The Democratic National Committee’s Executive Committee voted to refer the complaint to its Rules and Bylaws Committee, according to an approved resolution. The move came a day after members expressed alarm about the actions of the state party.
The comments at a meeting of the Democratic National Convention’s Rules and Bylaws Committee come amid an ongoing feud over state party leadership and the possibility that national officials might again intervene in the state party as they did four years ago.
The Democratic National Committee in 2019 had directed the Alabama Democratic Party to update bylaws to provide representation of more minorities, not just African Americans, in party affairs. That led to the creation of minority caucuses to ensure representation of young voters, LTBTQ community members and others. But the state party in May abolished some of those caucuses with proponents arguing they were unneeded.
“We’re equally alarmed by the bylaws and the operational allegations which seem to prevent the full participation of members, if true,” said Minyon Moore, co-chair of the DNC’s Rules and Bylaws Committee.
Yvette Lewis, a member of the Democratic National Convention’s Rules and Bylaws Committee who urged the 2019 changes, said she had a “broken heart” over the recent actions in Alabama because it is “as if we did nothing.”

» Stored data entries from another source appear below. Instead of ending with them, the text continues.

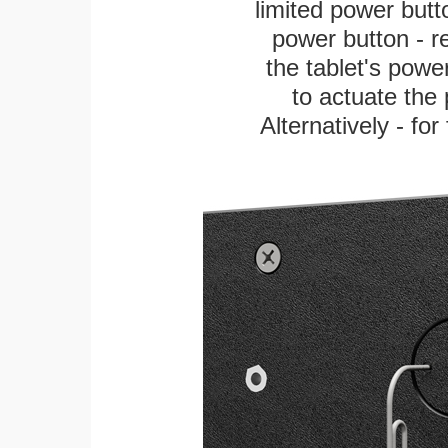
limited power butt
power button - re
the tablet's power
to actuate the 
Alternatively - fo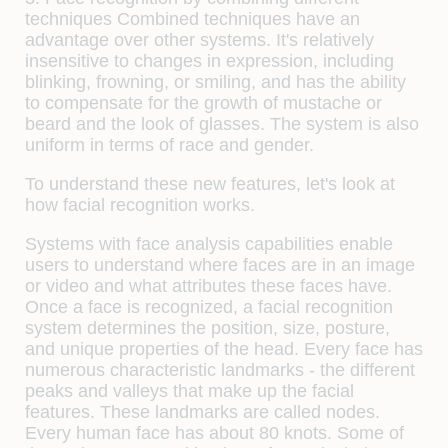
techniques
Combined techniques have an
advantage over other systems. It's relatively
insensitive to changes in expression, including
blinking, frowning, or smiling, and has the ability
to compensate for the growth of mustache or
beard and the look of glasses. The system is also
uniform in terms of race and gender.
To understand these new features, let's look at
how facial recognition works.
Systems with face analysis capabilities enable
users to understand where faces are in an image
or video and what attributes these faces have.
Once a face is recognized, a facial recognition
system determines the position, size, posture,
and unique properties of the head. Every face has
numerous characteristic landmarks - the different
peaks and valleys that make up the facial
features. These landmarks are called nodes.
Every human face has about 80 knots. Some of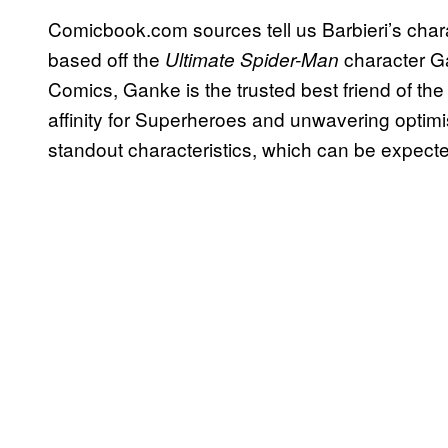
Comicbook.com sources tell us Barbieri’s chara
based off the
character G
Ultimate Spider-Man
Comics, Ganke is the trusted best friend of th
affinity for Superheroes and unwavering optimi
standout characteristics, which can be expecte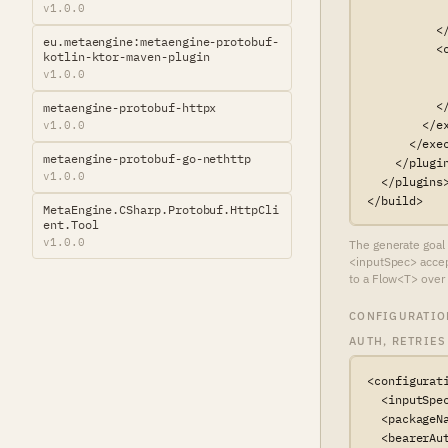
v1.0.0
            
          </
eu.metaengine:metaengine-protobuf-
          <c
kotlin-ktor-maven-plugin
           
v1.0.0
           
          </
metaengine-protobuf-httpx
        </ex
v1.0.0
      </exec
metaengine-protobuf-go-nethttp
    </plugin
v1.0.0
  </plugins>
</build>
MetaEngine.CSharp.Protobuf.HttpCli
ent.Tool
v1.0.0
The generate goal 
<inputSpec> accept
to a Flow<T> over 
CONFIGURATIO
AUTH, RETRIES
<configurati
  <inputSpe
  <packageN
  <bearerAut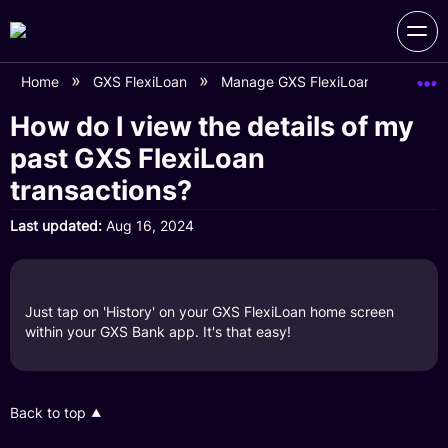
Home
GXS FlexiLoan
Manage GXS FlexiLoan Account
How do I view the details of my
past GXS FlexiLoan
transactions?
Last updated
Aug 16, 2024
Just tap on 'History' on your GXS FlexiLoan home screen
within your GXS Bank app. It's that easy!
Back to top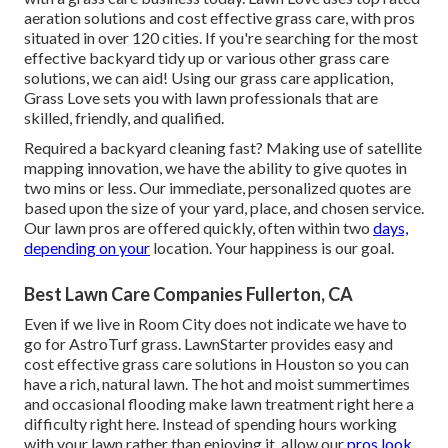
aeration solutions and cost effective grass care, with pros
situated in over 120 cities. If you're searching for the most
effective backyard tidy up or various other grass care
solutions, we can aid! Using our grass care application,
Grass Love sets you with lawn professionals that are
skilled, friendly, and qualified.
Required a backyard cleaning fast? Making use of satellite
mapping innovation, we have the ability to give quotes in
two mins or less. Our immediate, personalized quotes are
based upon the size of your yard, place, and chosen service.
Our lawn pros are offered quickly, often within two
days,
depending on your
location. Your happiness is our goal.
Best Lawn Care Companies Fullerton, CA
Even if we live in Room City does not indicate we have to
go for AstroTurf grass. LawnStarter provides easy and
cost effective grass care solutions in Houston so you can
have a rich, natural lawn. The hot and moist summertimes
and occasional flooding make lawn treatment right here a
difficulty right here. Instead of spending hours working
with your lawn rather than enjoying it, allow our
pros look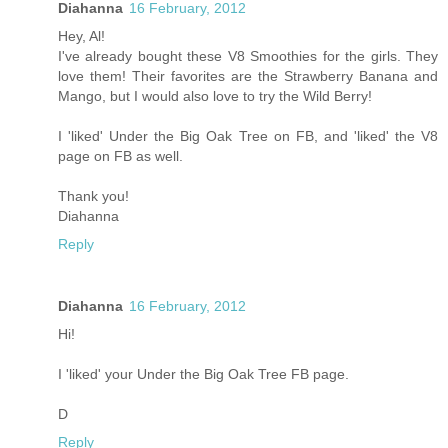
Diahanna
16 February, 2012
Hey, Al!
I've already bought these V8 Smoothies for the girls. They
love them! Their favorites are the Strawberry Banana and
Mango, but I would also love to try the Wild Berry!
I 'liked' Under the Big Oak Tree on FB, and 'liked' the V8
page on FB as well.
Thank you!
Diahanna
Reply
Diahanna
16 February, 2012
Hi!
I 'liked' your Under the Big Oak Tree FB page.
D
Reply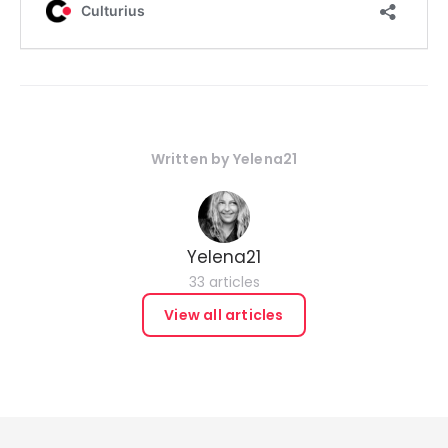
Written by
Yelena21
Yelena21
33 articles
View all articles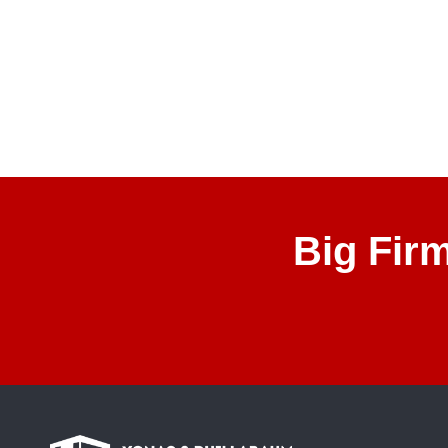
Big Fir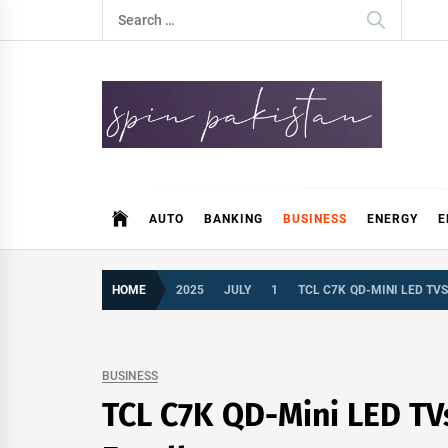
Skip
Search
to
for:
content
Spin Pakistan
News 4 All
AUTO
BANKING
BUSINESS
ENERGY
E
HOME
2025
JULY
1
TCL C7K QD-MINI LED TV
BUSINESS
TCL C7K QD-Mini LED TVs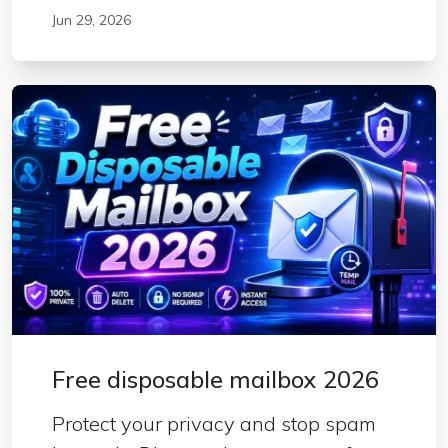
Jun 29, 2026
Free disposable mailbox 2026
Protect your privacy and stop spam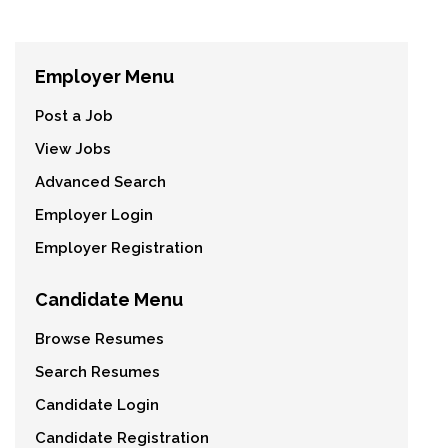
Employer Menu
Post a Job
View Jobs
Advanced Search
Employer Login
Employer Registration
Candidate Menu
Browse Resumes
Search Resumes
Candidate Login
Candidate Registration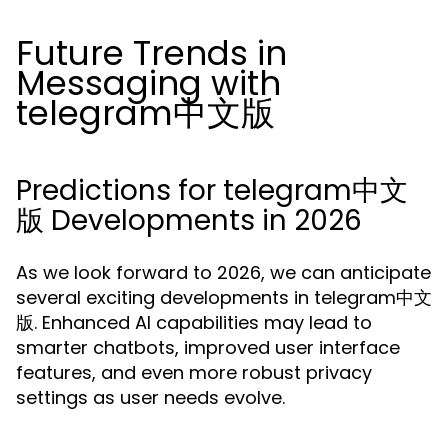
Future Trends in
Messaging with
telegram中文版
Predictions for telegram中文
版 Developments in 2026
As we look forward to 2026, we can anticipate
several exciting developments in telegram中文
版. Enhanced AI capabilities may lead to
smarter chatbots, improved user interface
features, and even more robust privacy
settings as user needs evolve.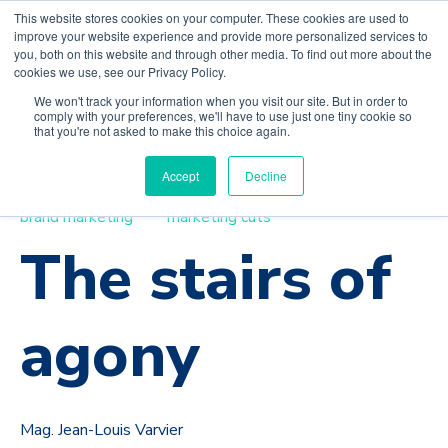
This website stores cookies on your computer. These cookies are used to
improve your website experience and provide more personalized services to
you, both on this website and through other media. To find out more about the
cookies we use, see our Privacy Policy.
We won't track your information when you visit our site. But in order to
comply with your preferences, we'll have to use just one tiny cookie so
that you're not asked to make this choice again.
Accept
Decline
strategy
value proposition
costs to serve
brand marketing
marketing cuts
The stairs of
agony
Mag. Jean-Louis Varvier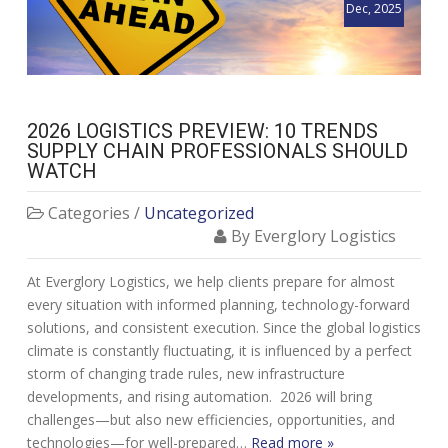
Dec, 2025
2026 LOGISTICS PREVIEW: 10 TRENDS
SUPPLY CHAIN PROFESSIONALS SHOULD
WATCH
Categories /
Uncategorized
By Everglory Logistics
At Everglory Logistics, we help clients prepare for almost
every situation with informed planning, technology-forward
solutions, and consistent execution. Since the global logistics
climate is constantly fluctuating, it is influenced by a perfect
storm of changing trade rules, new infrastructure
developments, and rising automation. 2026 will bring
challenges—but also new efficiencies, opportunities, and
technologies—for well-prepared…
Read more »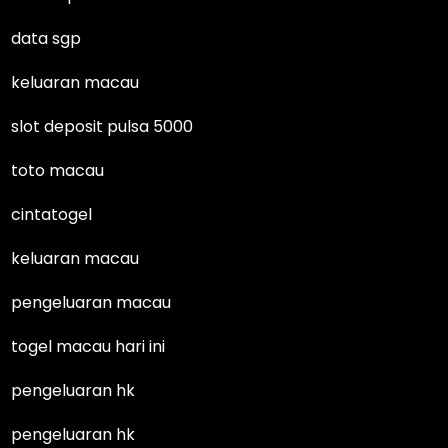
data sgp
keluaran macau
slot deposit pulsa 5000
toto macau
cintatogel
keluaran macau
pengeluaran macau
togel macau hari ini
pengeluaran hk
pengeluaran hk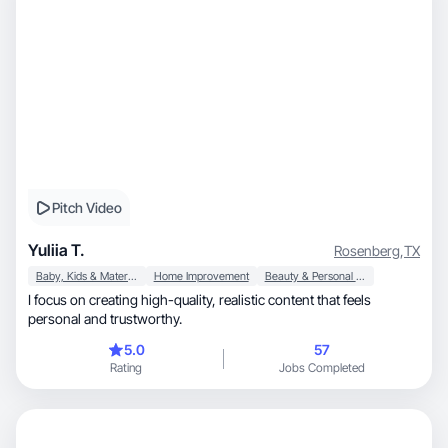
Pitch Video
Yuliia T.
Rosenberg
,
TX
Baby, Kids & Maternity
Home Improvement
Beauty & Personal Care
I focus on creating high-quality, realistic content that feels
personal and trustworthy.
5.0
57
Rating
Jobs Completed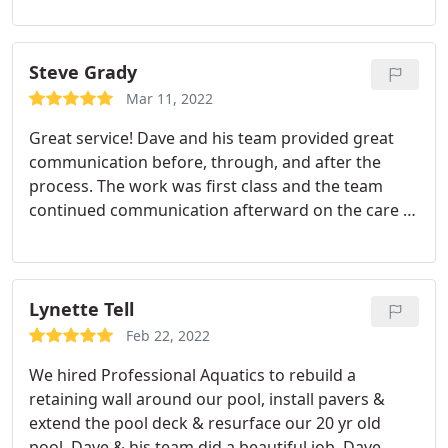
Steve Grady
Mar 11, 2022
Great service! Dave and his team provided great
communication before, through, and after the
process. The work was first class and the team
continued communication afterward on the care of
our pool. I highly recommend Dave and his team.
Lynette Tell
Feb 22, 2022
We hired Professional Aquatics to rebuild a
retaining wall around our pool, install pavers &
extend the pool deck & resurface our 20 yr old
pool. Dave & his team did a beautiful job. Dave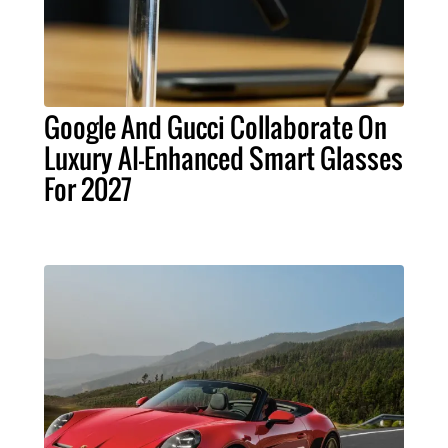
Google And Gucci Collaborate On
Luxury AI-Enhanced Smart Glasses
For 2027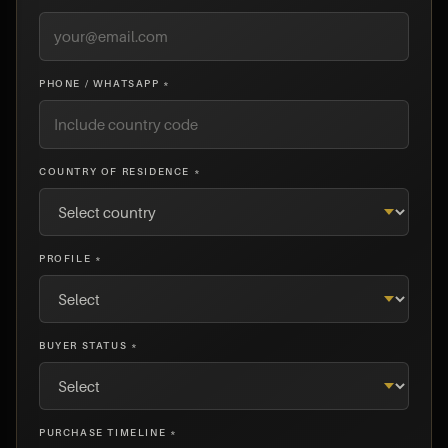
PHONE / WHATSAPP *
COUNTRY OF RESIDENCE *
PROFILE *
BUYER STATUS *
PURCHASE TIMELINE *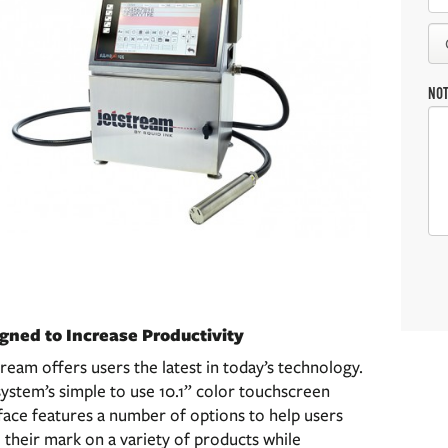
NO
gned to Increase Productivity
ream offers users the latest in today’s technology.
ystem’s simple to use 10.1” color touchscreen
face features a number of options to help users
their mark on a variety of products while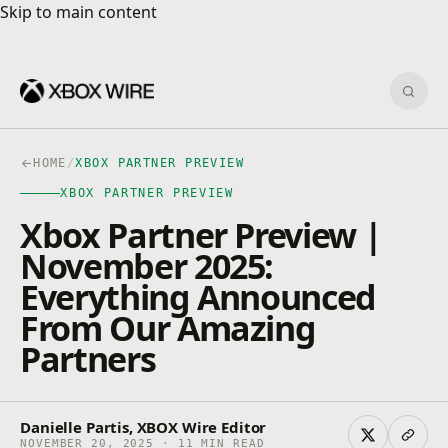
Skip to main content
Skip to main content
Sear
HOME
/
XBOX PARTNER PREVIEW
XBOX PARTNER PREVIEW
Xbox Partner Preview |
November 2025:
Everything Announced
From Our Amazing
Partners
Danielle Partis, XBOX Wire Editor
NOVEMBER 20, 2025 · 11 MIN READ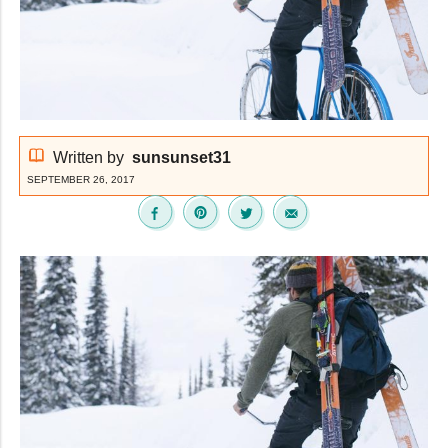
Written by
sunsunset31
SEPTEMBER 26, 2017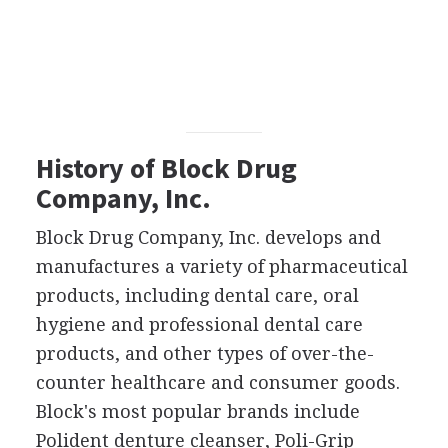
History of Block Drug
Company, Inc.
Block Drug Company, Inc. develops and
manufactures a variety of pharmaceutical
products, including dental care, oral
hygiene and professional dental care
products, and other types of over-the-
counter healthcare and consumer goods.
Block's most popular brands include
Polident denture cleanser, Poli-Grip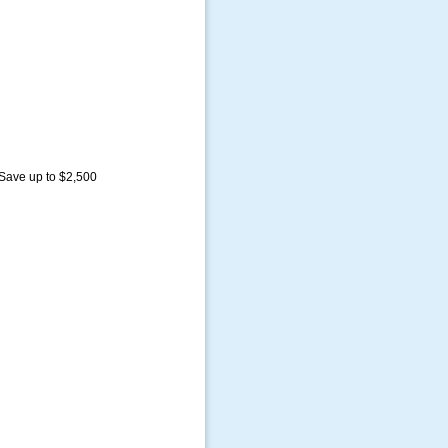
 Save up to $2,500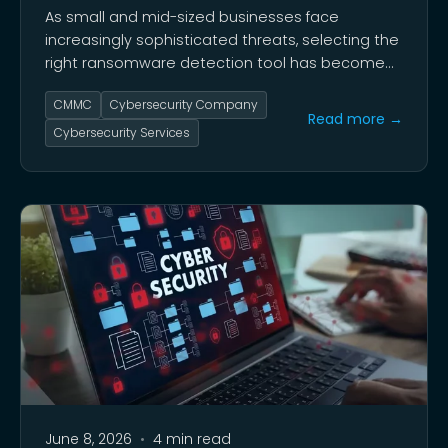
As small and mid-sized businesses face
increasingly sophisticated threats, selecting the
right ransomware detection tool has become
critical for organizational survival.
CMMC
Cybersecurity Company
Read more →
Cybersecurity Services
June 8, 2026
•
4 min read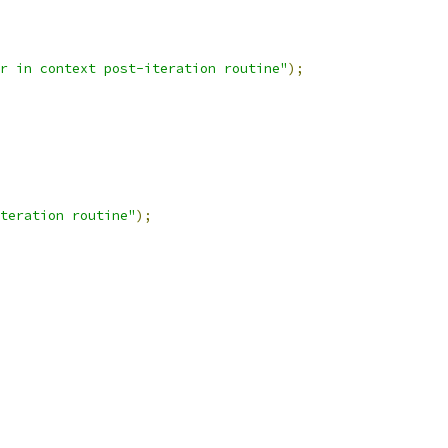
r in context post-iteration routine"
);
teration routine"
);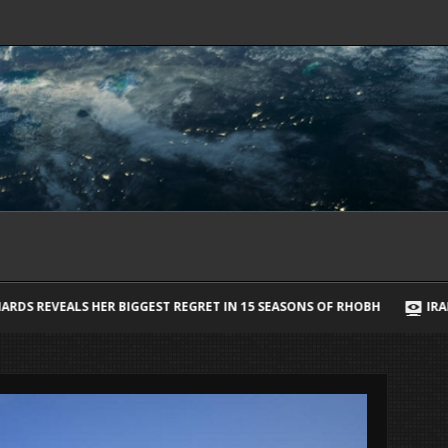
 REGRET IN 15 SEASONS OF RHOBH
IRAN SAYS IT HAS AGREED STR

“Diversity and expanding the party works,” Lewis said. She said there is opportunity for Democrats in Alabama after the U.S. Supreme Court affirmed a lower-court ruling requiring the state to draw new congressional districts and create a second district where Black voters comprise a significant portion of the electorate.
“We can break that stronghold in the South. … There are people down there that so share our values, that so much want to be a part of the Democratic Party. We owe it to them,” Lewis said.
Randy Kelley, the chair of the Alabama Democratic Party, asserted that the new bylaws did not cut representation. He argued youth and LGBTQ voters in the state are proportionately represented.
“No one lost any representation,” Kelley said. “We want to grow the party.”
He said if the DNC attempts to intervene in Alabama that they are prepared to go to the hearings and “plead our case.”